Search papers, labs, and topics across Lattice.
This paper introduces ACCORD, a framework designed to enhance the contextual grounding of language agents by actively probing their environment for missing information before executing actions. The research highlights that current agents often rely on assumed context rather than observed specifics, leading to suboptimal task performance. By integrating relevant contextual evidence from the agent's trajectory, ACCORD achieves significant improvements in task-goal completion across various benchmarks, demonstrating its effectiveness without requiring additional training or task-success signals.
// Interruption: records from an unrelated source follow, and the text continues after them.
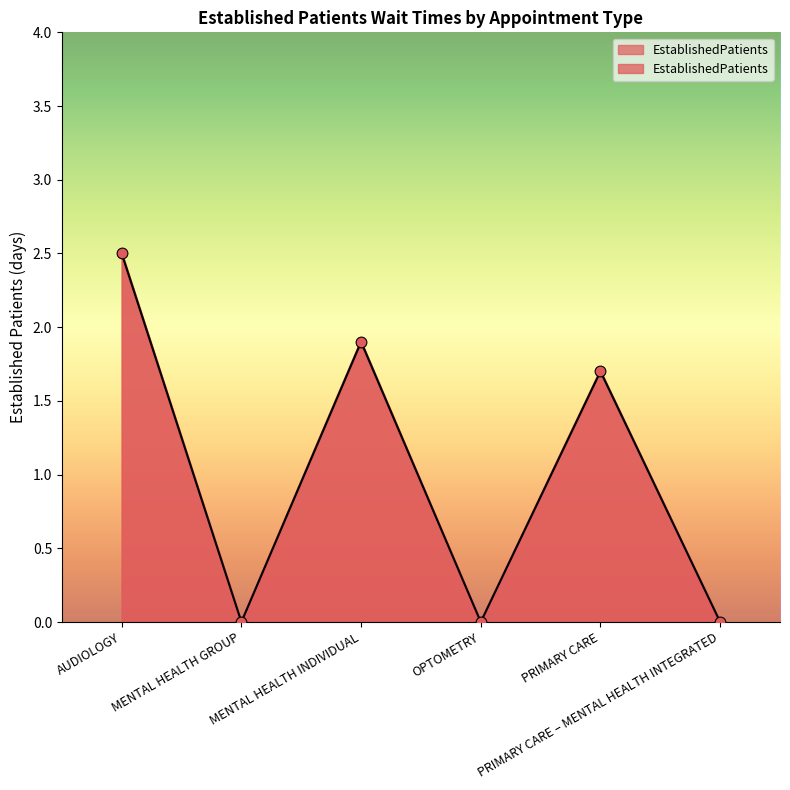

What is the change in value from AUDIOLOGY to MENTAL HEALTH INDIVIDUAL?

-0.6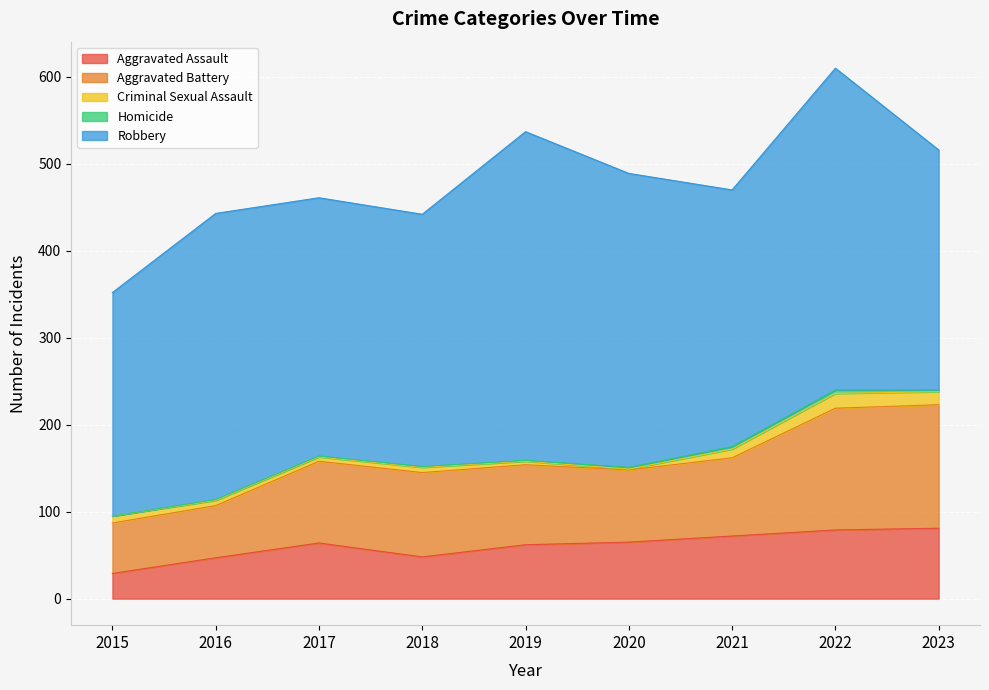

Reading right to left, list all the values displayed in this chart.

Aggravated Assault: 2023=81	2022=79	2021=72	2020=65	2019=62	2018=48	2017=64	2016=47	2015=29
Aggravated Battery: 2023=142	2022=140	2021=90	2020=83	2019=92	2018=97	2017=94	2016=60	2015=58
Criminal Sexual Assault: 2023=15	2022=17	2021=10	2020=1	2019=4	2018=6	2017=5	2016=6	2015=8
Homicide: 2023=2	2022=4	2021=3	2020=2	2019=1	2018=1	2017=1	2016=1	2015=0
Robbery: 2023=276	2022=370	2021=295	2020=338	2019=378	2018=290	2017=297	2016=329	2015=257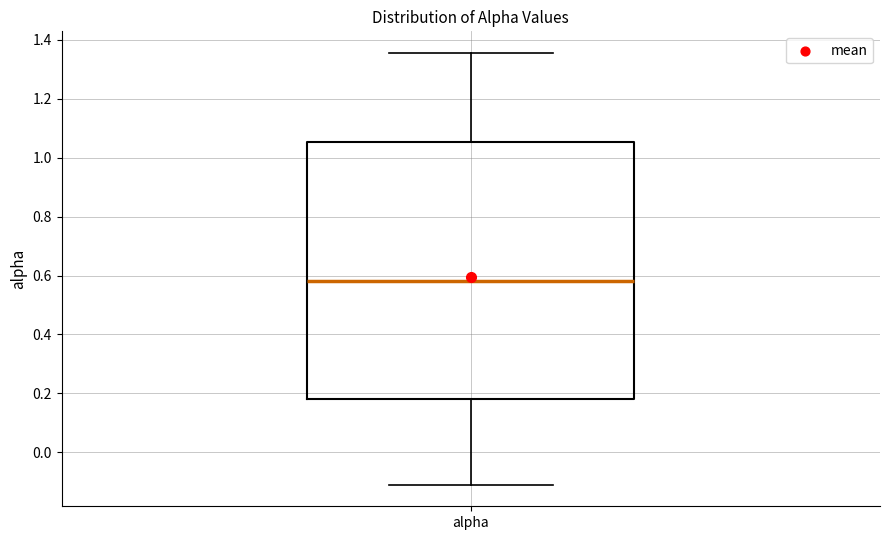

Read this box plot against the y-axis: the position of the median line, the range covered by the box, and the ends of both whiskers. The values are not printed on the chart, so give them approximately, as read against the axis.

median 0.58, box 0.18 to 1.06, whiskers -0.10 to 1.36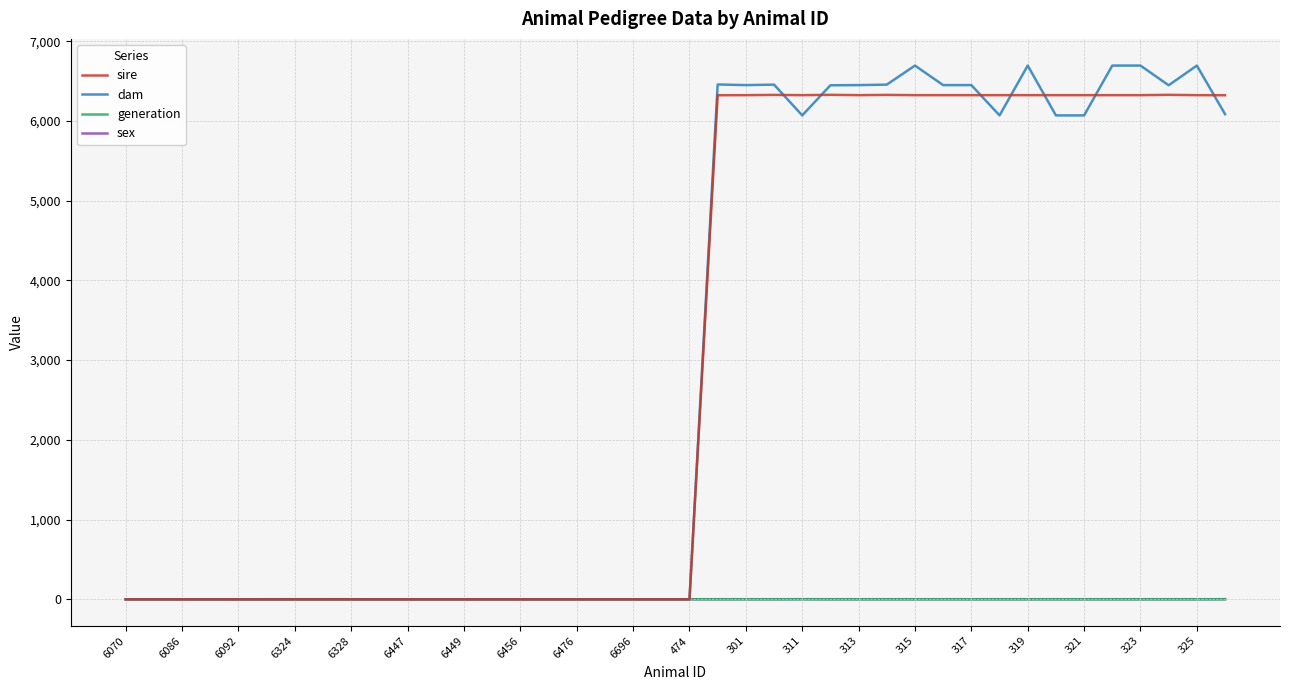

Which series has the widest spread of values?

dam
Agents can boost their task completion rates by over 20% simply by grounding their actions in observed context rather than assumptions.
User instructions are often underspecified because humans rely on implicit assumptions about the surrounding environment. For large language model (LLM) agents operating in information-rich digital and physical environments, these assumptions cannot be inferred from the instruction alone; they must be recovered from the current state of tools, data, interfaces, and observations. Effective execution therefore requires agents to identify missing context, ground it in observed evidence, and carry it forward into subsequent actions. We show that current agents often fail to do so. They act from assumed rather than observed specifics, overlook information they could have gathered, and fail to incorporate evidence that has already been returned. Building on this insight, we propose ACCORD (Action-Conditioned Contextual Grounding), a simple and effective agent framework for adaptive grounding. Before each action, ACCORD actively probes the environment for missing information and integrates relevant context from the agent's trajectory that would otherwise be overlooked. Requiring no additional training or task-success signals, ACCORD improves task-goal completion on AppWorld by up to +20.6 points with GPT-5-mini, from 42.0% to 62.6%, compared to strong baselines. These gains persist with a substantially stronger base model (+10.8 with Claude-4.5-sonnet), an open-weight model (+10.1 with Qwen3.5-27B-FP8), and on the embodied AlfWorld benchmark (+7.4 success rate with GPT-5-mini).